→ About this exercise
Repeat each entry word for word; the images are not part of the copy.

^^^^

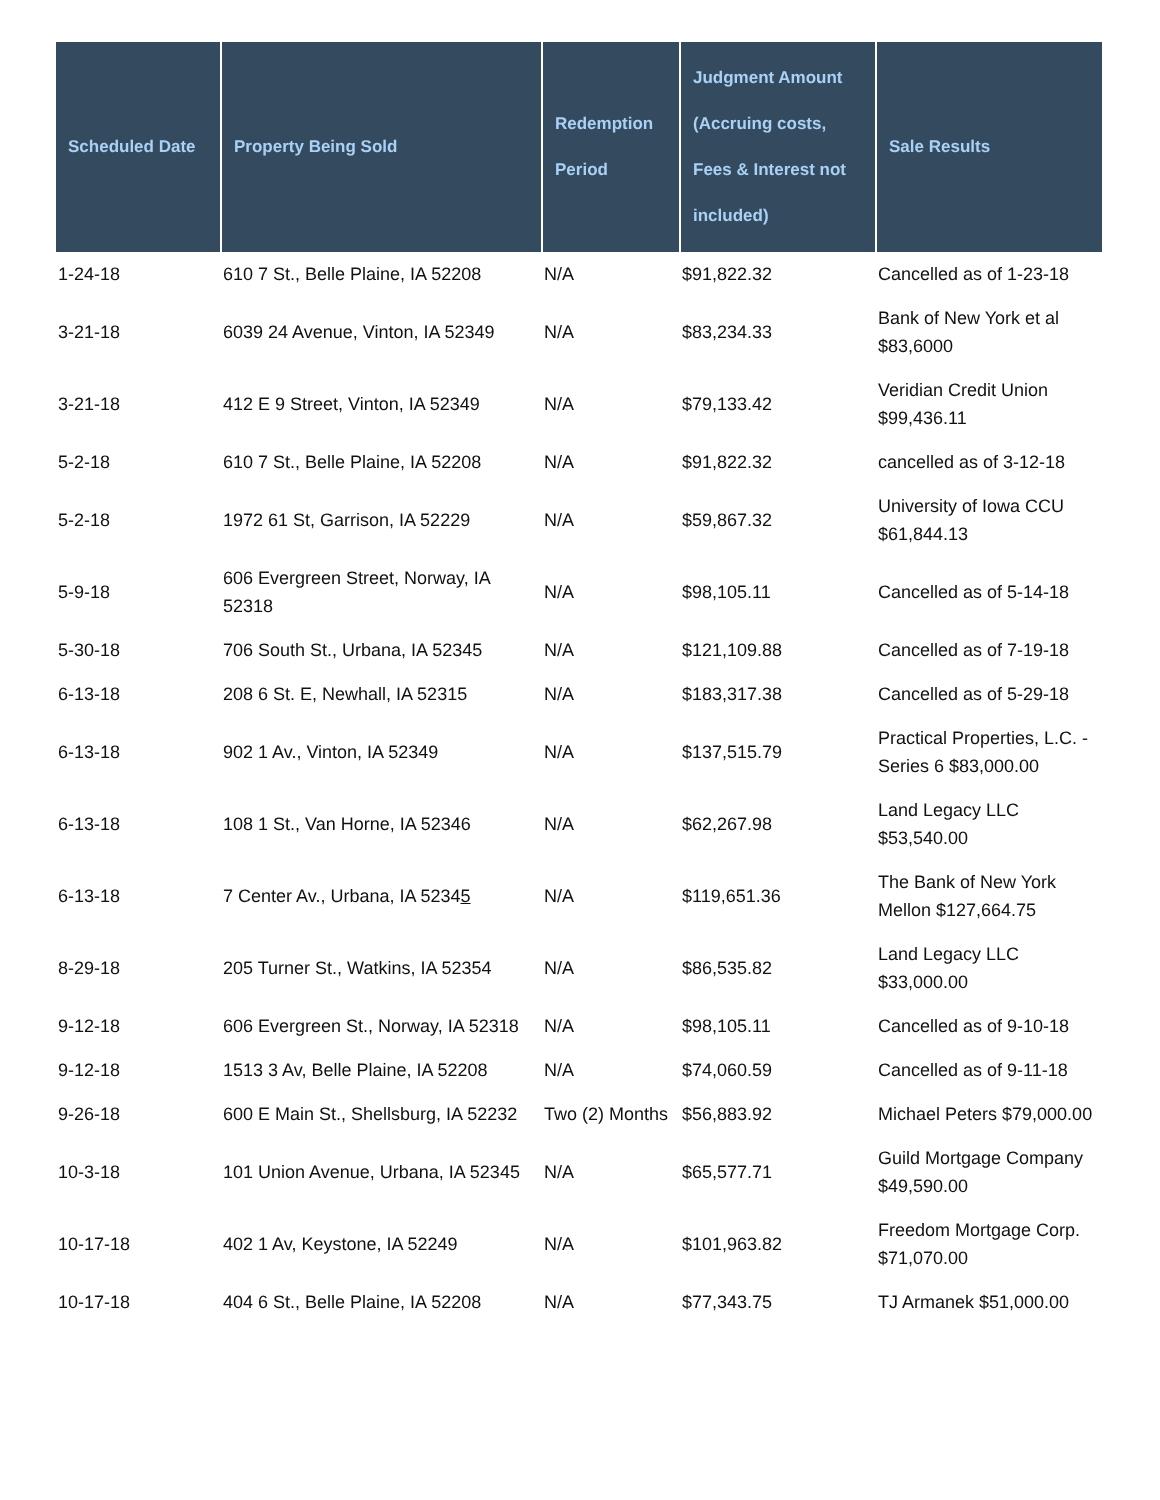| Scheduled Date | Property Being Sold | Redemption Period | Judgment Amount (Accruing costs, Fees & Interest not included) | Sale Results |
| --- | --- | --- | --- | --- |
| 1-24-18 | 610 7 St., Belle Plaine, IA 52208 | N/A | $91,822.32 | Cancelled as of 1-23-18 |
| 3-21-18 | 6039 24 Avenue, Vinton, IA 52349 | N/A | $83,234.33 | Bank of New York et al $83,6000 |
| 3-21-18 | 412 E 9 Street, Vinton, IA 52349 | N/A | $79,133.42 | Veridian Credit Union $99,436.11 |
| 5-2-18 | 610 7 St., Belle Plaine, IA 52208 | N/A | $91,822.32 | cancelled as of 3-12-18 |
| 5-2-18 | 1972 61 St, Garrison, IA 52229 | N/A | $59,867.32 | University of Iowa CCU $61,844.13 |
| 5-9-18 | 606 Evergreen Street, Norway, IA 52318 | N/A | $98,105.11 | Cancelled as of 5-14-18 |
| 5-30-18 | 706 South St., Urbana, IA 52345 | N/A | $121,109.88 | Cancelled as of 7-19-18 |
| 6-13-18 | 208 6 St. E, Newhall, IA 52315 | N/A | $183,317.38 | Cancelled as of 5-29-18 |
| 6-13-18 | 902 1 Av., Vinton, IA 52349 | N/A | $137,515.79 | Practical Properties, L.C. - Series 6 $83,000.00 |
| 6-13-18 | 108 1 St., Van Horne, IA 52346 | N/A | $62,267.98 | Land Legacy LLC $53,540.00 |
| 6-13-18 | 7 Center Av., Urbana, IA 5234 5 | N/A | $119,651.36 | The Bank of New York Mellon $127,664.75 |
| 8-29-18 | 205 Turner St., Watkins, IA 52354 | N/A | $86,535.82 | Land Legacy LLC $33,000.00 |
| 9-12-18 | 606 Evergreen St., Norway, IA 52318 | N/A | $98,105.11 | Cancelled as of 9-10-18 |
| 9-12-18 | 1513 3 Av, Belle Plaine, IA 52208 | N/A | $74,060.59 | Cancelled as of 9-11-18 |
| 9-26-18 | 600 E Main St., Shellsburg, IA 52232 | Two (2) Months | $56,883.92 | Michael Peters $79,000.00 |
| 10-3-18 | 101 Union Avenue, Urbana, IA 52345 | N/A | $65,577.71 | Guild Mortgage Company $49,590.00 |
| 10-17-18 | 402 1 Av, Keystone, IA 52249 | N/A | $101,963.82 | Freedom Mortgage Corp. $71,070.00 |
| 10-17-18 | 404 6 St., Belle Plaine, IA 52208 | N/A | $77,343.75 | TJ Armanek $51,000.00 |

^^^^

→ Expected output
| Scheduled Date | Property Being Sold | Redemption Period | Judgment Amount (Accruing costs, Fees & Interest not included) | Sale Results |
| --- | --- | --- | --- | --- |
| 1-24-18 | 610 7 St., Belle Plaine, IA 52208 | N/A | $91,822.32 | Cancelled as of 1-23-18 |
| 3-21-18 | 6039 24 Avenue, Vinton, IA 52349 | N/A | $83,234.33 | Bank of New York et al $83,6000 |
| 3-21-18 | 412 E 9 Street, Vinton, IA 52349 | N/A | $79,133.42 | Veridian Credit Union $99,436.11 |
| 5-2-18 | 610 7 St., Belle Plaine, IA 52208 | N/A | $91,822.32 | cancelled as of 3-12-18 |
| 5-2-18 | 1972 61 St, Garrison, IA 52229 | N/A | $59,867.32 | University of Iowa CCU $61,844.13 |
| 5-9-18 | 606 Evergreen Street, Norway, IA 52318 | N/A | $98,105.11 | Cancelled as of 5-14-18 |
| 5-30-18 | 706 South St., Urbana, IA 52345 | N/A | $121,109.88 | Cancelled as of 7-19-18 |
| 6-13-18 | 208 6 St. E, Newhall, IA 52315 | N/A | $183,317.38 | Cancelled as of 5-29-18 |
| 6-13-18 | 902 1 Av., Vinton, IA 52349 | N/A | $137,515.79 | Practical Properties, L.C. - Series 6 $83,000.00 |
| 6-13-18 | 108 1 St., Van Horne, IA 52346 | N/A | $62,267.98 | Land Legacy LLC $53,540.00 |
| 6-13-18 | 7 Center Av., Urbana, IA 5234 5 | N/A | $119,651.36 | The Bank of New York Mellon $127,664.75 |
| 8-29-18 | 205 Turner St., Watkins, IA 52354 | N/A | $86,535.82 | Land Legacy LLC $33,000.00 |
| 9-12-18 | 606 Evergreen St., Norway, IA 52318 | N/A | $98,105.11 | Cancelled as of 9-10-18 |
| 9-12-18 | 1513 3 Av, Belle Plaine, IA 52208 | N/A | $74,060.59 | Cancelled as of 9-11-18 |
| 9-26-18 | 600 E Main St., Shellsburg, IA 52232 | Two (2) Months | $56,883.92 | Michael Peters $79,000.00 |
| 10-3-18 | 101 Union Avenue, Urbana, IA 52345 | N/A | $65,577.71 | Guild Mortgage Company $49,590.00 |
| 10-17-18 | 402 1 Av, Keystone, IA 52249 | N/A | $101,963.82 | Freedom Mortgage Corp. $71,070.00 |
| 10-17-18 | 404 6 St., Belle Plaine, IA 52208 | N/A | $77,343.75 | TJ Armanek $51,000.00 |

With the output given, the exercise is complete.